Money Mantra of the Week: You take your time.
Last week, I talked about money beliefs that shape us. Some of you asked for a quiz, so I made a Google Sheet for you to find out how your 4 money tendencies rank. Check it out and tell me if any of the questions are triggering.
This week I start off with savoring the moment. Plus: Marrying Jobs, Okay with Half, Quartr App and 1 For 1 Investing
🐢 Slow down to feel rich
When I was a 22 year old graduate making $60k/year, I used to have nagging questions in the back of my mind like “Will I ever be rich? Will I ever be able to retire?” This state of mind made me hustle, and I often felt like I was in a rush to do things.
Then I dug up an old note about the idea of savoring things.
To savor something is to stretch the time you take to experience it.
Sometimes when I’m eating, I close my eyes and chew slowly, taking in each bite. That alone can take a $10 dish and turn it into a $50 experience.
Conversely, a billionaire could inhale a 3 Michelin star meal and turn it into a cheap experience.
What’s the point of being wealthy if you’re always in a rush or stressed out?
This is now my north star for creating a rich life. I feel rich when I feel like I don’t have to rush. It doesn’t mean that I become lazy or stop working. It doesn’t mean I don’t respond to texts (OK—working on that). It means that I empower myself to experience time in a way that feels good to me. Because 99% of the time, the only personal making me feel rushed…is me.
Slow down and smell the rose beef

💒 Jobs that marry together the most
Flowing Data released a fun tool: choose your profession, and it’ll show you a ranked list of other professions your spouse is most likely to be.
I’m a writer, so…where my other writers, managers and teachers at?!
📉 Train yourself to be okay with half
These are rosy times in investing. The stock market is way up, as is crypto and other assets. If you’re like me and invested in higher risk, high growth areas, then just remember that good times will not continue forever.
Hard times create strong men. Strong men create good times. Good times create weak men. Weak men create hard times.
G. Michael Hopf
Replace “men” in that quote with “investors.” If all we’re used to is easy returns—it may not prepare us for hard times in the investing world.
This is an exercise I try to do: Take your portfolio value and imagine it gets cut in half.
- Will I panic sell or hold on for dear life?
- Can I stomach the drop? What will my emotions be like?
- Do I have enough cash on hand for other opportunities?
It can be even more instructive to look at how we’ve behaved in past big financial events, and adjust based on the type of investor you are.
This is just my version of worst case scenario planning.

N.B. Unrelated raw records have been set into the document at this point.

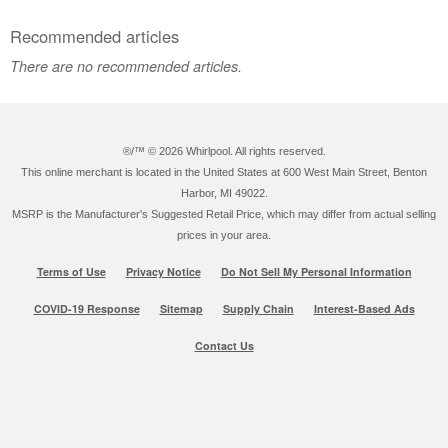
Recommended articles
There are no recommended articles.
®/™ ©
2026 Whirlpool. All rights reserved.
This online merchant is located in the United States at 600 West Main Street, Benton
Harbor, MI 49022.
MSRP is the Manufacturer's Suggested Retail Price, which may differ from actual selling
prices in your area.
Terms of Use
Privacy Notice
Do Not Sell My Personal Information
COVID-19 Response
Sitemap
Supply Chain
Interest-Based Ads
Contact Us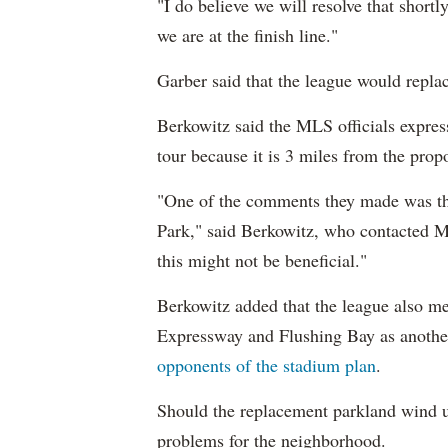
"I do believe we will resolve that shortly
we are at the finish line."
Garber said that the league would replac
Berkowitz said the MLS officials expres
tour because it is 3 miles from the pro
"One of the comments they made was th
Park," said Berkowitz, who contacted ML
this might not be beneficial."
Berkowitz added that the league also 
Expressway and Flushing Bay as another 
opponents of the stadium plan
.
Should the replacement parkland wind u
problems for the neighborhood.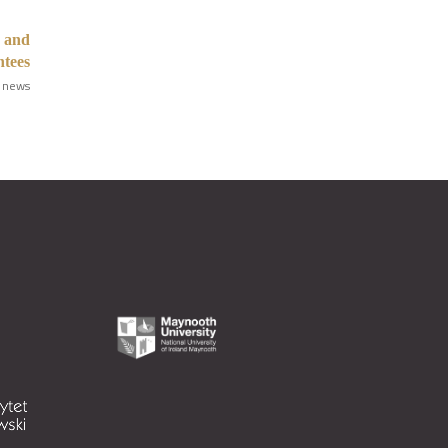
s and
tees
 news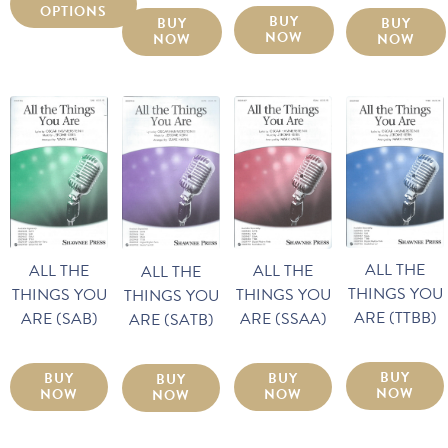
OPTIONS
BUY
BUY
BUY
NOW
NOW
NOW
ALL THE
ALL THE
ALL THE
ALL THE
THINGS YOU
THINGS YOU
THINGS YOU
THINGS YOU
ARE (TTBB)
ARE (SAB)
ARE (SSAA)
ARE (SATB)
BUY
BUY
BUY
BUY
NOW
NOW
NOW
NOW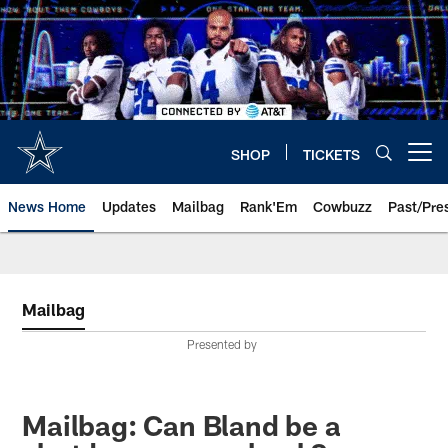
Skip
to
main
content
SHOP
TICKETS
Open menu button
News Home
Updates
Mailbag
Rank'Em
Cowbuzz
Past/Pre
Mailbag
Presented by
Mailbag: Can Bland be a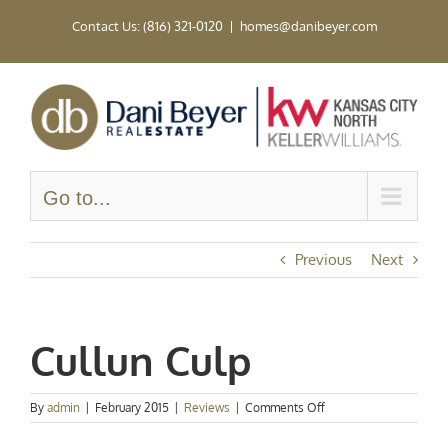
Skip
Contact Us: (816) 321-0120
|
homes@danibeyer.com
to
content
Go to...
Previous
Next
Cullun Culp
on
By
admin
|
February 2015
|
Reviews
|
Comments Off
Cullun
Culp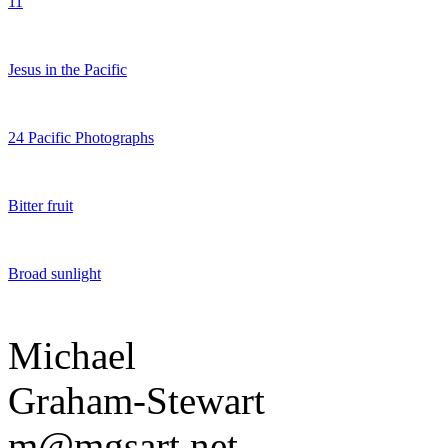
11
Jesus in the Pacific
24 Pacific Photographs
Bitter fruit
Broad sunlight
Michael
Graham-Stewart
m@mgsart.net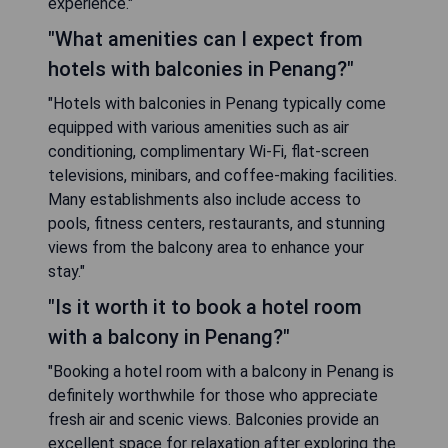
experience."
"What amenities can I expect from
hotels with balconies in Penang?"
"Hotels with balconies in Penang typically come
equipped with various amenities such as air
conditioning, complimentary Wi-Fi, flat-screen
televisions, minibars, and coffee-making facilities.
Many establishments also include access to
pools, fitness centers, restaurants, and stunning
views from the balcony area to enhance your
stay."
"Is it worth it to book a hotel room
with a balcony in Penang?"
"Booking a hotel room with a balcony in Penang is
definitely worthwhile for those who appreciate
fresh air and scenic views. Balconies provide an
excellent space for relaxation after exploring the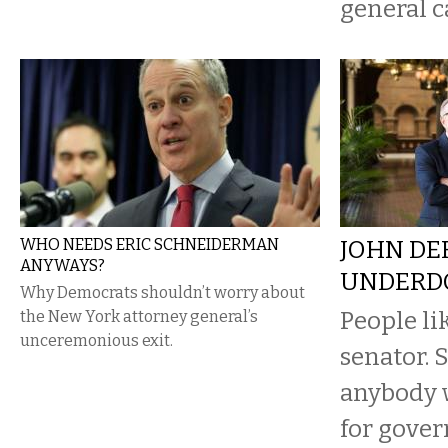
general c
WHO NEEDS ERIC SCHNEIDERMAN
JOHN DE
ANYWAYS?
UNDERD
Why Democrats shouldn’t worry about
People li
the New York attorney general’s
unceremonious exit.
senator. 
anybody 
for gover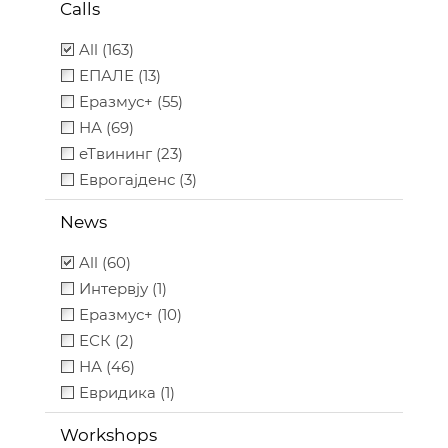
Calls
All (163)
ЕПАЛЕ (13)
Еразмус+ (55)
НА (69)
еТвининг (23)
Еврогајденс (3)
News
All (60)
Интервју (1)
Еразмус+ (10)
ЕСК (2)
НА (46)
Евридика (1)
Workshops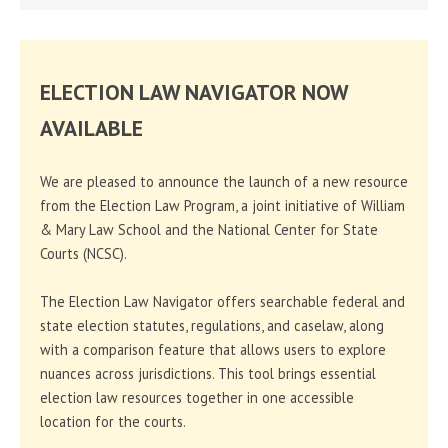
ELECTION LAW NAVIGATOR NOW
AVAILABLE
We are pleased to announce the launch of a new resource
from the Election Law Program, a joint initiative of William
& Mary Law School and the National Center for State
Courts (NCSC).
The Election Law Navigator offers searchable federal and
state election statutes, regulations, and caselaw, along
with a comparison feature that allows users to explore
nuances across jurisdictions. This tool brings essential
election law resources together in one accessible
location for the courts.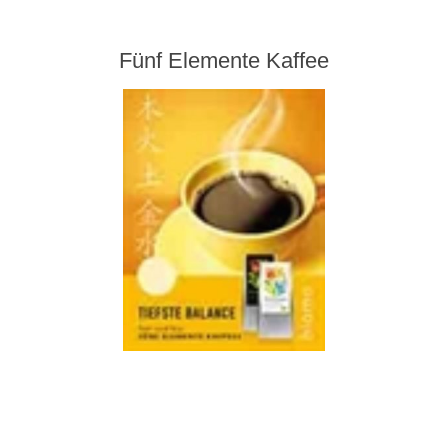
Fünf Elemente Kaffee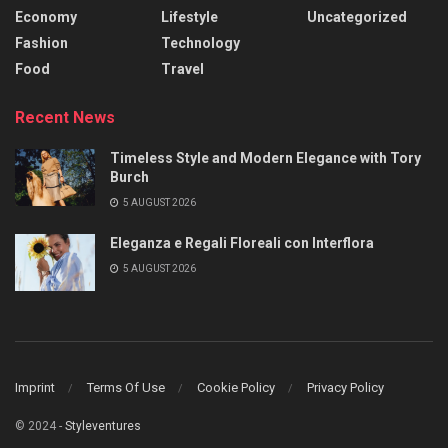
Economy
Lifestyle
Uncategorized
Fashion
Technology
Food
Travel
Recent News
Timeless Style and Modern Elegance with Tory
Burch
5 AUGUST 2026
Eleganza e Regali Floreali con Interflora
5 AUGUST 2026
Imprint
Terms Of Use
Cookie Policy
Privacy Policy
© 2024 -
Styleventures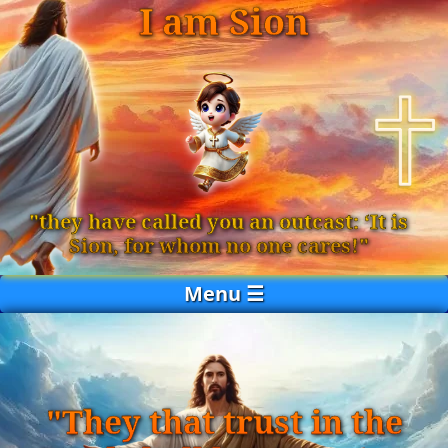
I am Sion
"they have called you an outcast: ‘It is
Sion, for whom no one cares!"
Menu ☰
"They that trust in the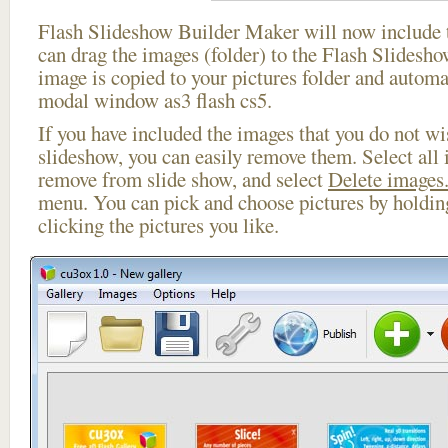
Flash Slideshow Builder Maker will now include t
can drag the images (folder) to the Flash Slides
image is copied to your pictures folder and automa
modal window as3 flash cs5.
If you have included the images that you do not wis
slideshow, you can easily remove them. Select all 
remove from slide show, and select
Delete images.
menu. You can pick and choose pictures by holdi
clicking the pictures you like.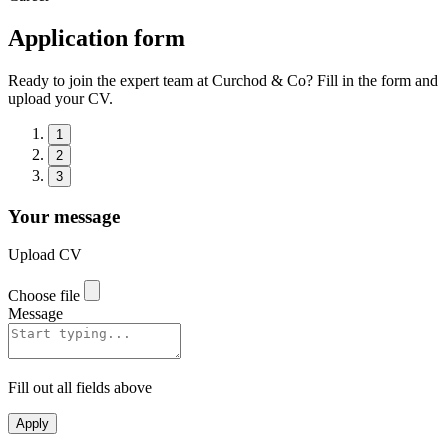
Application form
Ready to join the expert team at Curchod & Co? Fill in the form and
upload your CV.
1
2
3
Your message
Upload CV
Choose file
Message
Fill out all fields above
Apply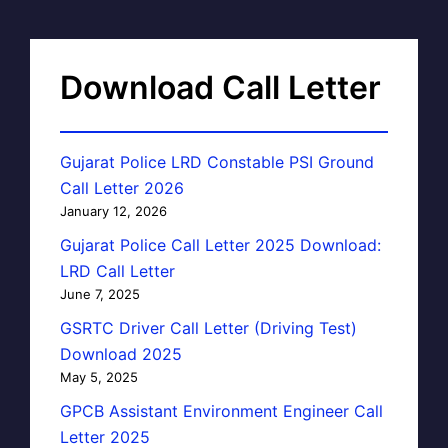
Download Call Letter
Gujarat Police LRD Constable PSI Ground
Call Letter 2026
January 12, 2026
Gujarat Police Call Letter 2025 Download:
LRD Call Letter
June 7, 2025
GSRTC Driver Call Letter (Driving Test)
Download 2025
May 5, 2025
GPCB Assistant Environment Engineer Call
Letter 2025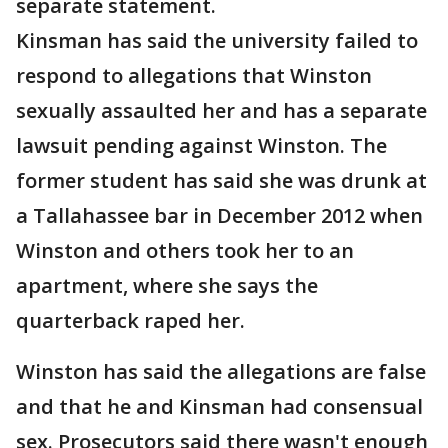
separate statement.
Kinsman has said the university failed to
respond to allegations that Winston
sexually assaulted her and has a separate
lawsuit pending against Winston. The
former student has said she was drunk at
a Tallahassee bar in December 2012 when
Winston and others took her to an
apartment, where she says the
quarterback raped her.
Winston has said the allegations are false
and that he and Kinsman had consensual
sex. Prosecutors said there wasn't enough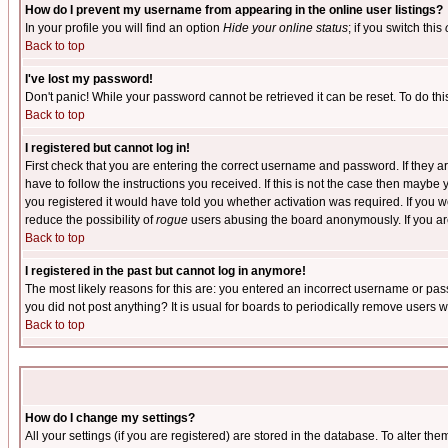
How do I prevent my username from appearing in the online user listings?
In your profile you will find an option
Hide your online status
; if you switch this
Back to top
I've lost my password!
Don't panic! While your password cannot be retrieved it can be reset. To do thi
Back to top
I registered but cannot log in!
First check that you are entering the correct username and password. If they
have to follow the instructions you received. If this is not the case then maybe
you registered it would have told you whether activation was required. If you we
reduce the possibility of
rogue
users abusing the board anonymously. If you are 
Back to top
I registered in the past but cannot log in anymore!
The most likely reasons for this are: you entered an incorrect username or pass
you did not post anything? It is usual for boards to periodically remove users 
Back to top
How do I change my settings?
All your settings (if you are registered) are stored in the database. To alter the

No one whose portfolios got wiped in 2000 or 2008 thought it would happen to them. (Counterintuitively, the best thing to do after those big crashes is to plow money back into the market when its at its lowest.)
🪙 QuartR app: keep up with stock news from the source
In investing you’ll always hear the caveat: do your own research. There’s a slick app that helps you do just that. QuartR (yes that’s the startupy spelling) is a free app that helps you find company calls, reports, slide decks and transcripts.

I’ve been enjoying their podcast player to listen in on earnings calls. You can play these calls at different speeds or and get a jump link to the investor Q&A.
Investor relations calls can be a bit dry, but I think they serve as the “straight from the horse’s mouth” version of company events before writers hype up or down the information. It’s refreshing to to hear from a relatively neutral tone You can also hear how the CEO and other executives are talking / thinking about their business.
💸 Money tip of the week: Spend a dollar, invest a dollar
The perennial question: how much should I invest or save? That’s a different answer for everyone, but here’s one simple framework to try out:
For whatever you want to spend money on, are you willing to save or invest that same amount?
I find this especially useful for luxury or unnecessary purchases. Instead of guilt trip, do a simple 1-for-1 calculation: I want to buy this $500 gizmo. Do I also have enough after to put $500 right into the stock market?
If yes, great. Put that money to work. If no, that might make a person rethink their purchase.
This can be a good starting point that someone could work up to higher levels of savings:
- Save/invest an equivalent amount to luxury purchases
- Save/invest the same amount as spending
- Save to buy yourself future months of freedom
There are also “round up” apps like Acorns that automatically invest based on your purchases. My personal favorite M1 Finance has a new owner’s reward card that will invest in stocks of companies that you spend money on, e.g. Netflix or AMC.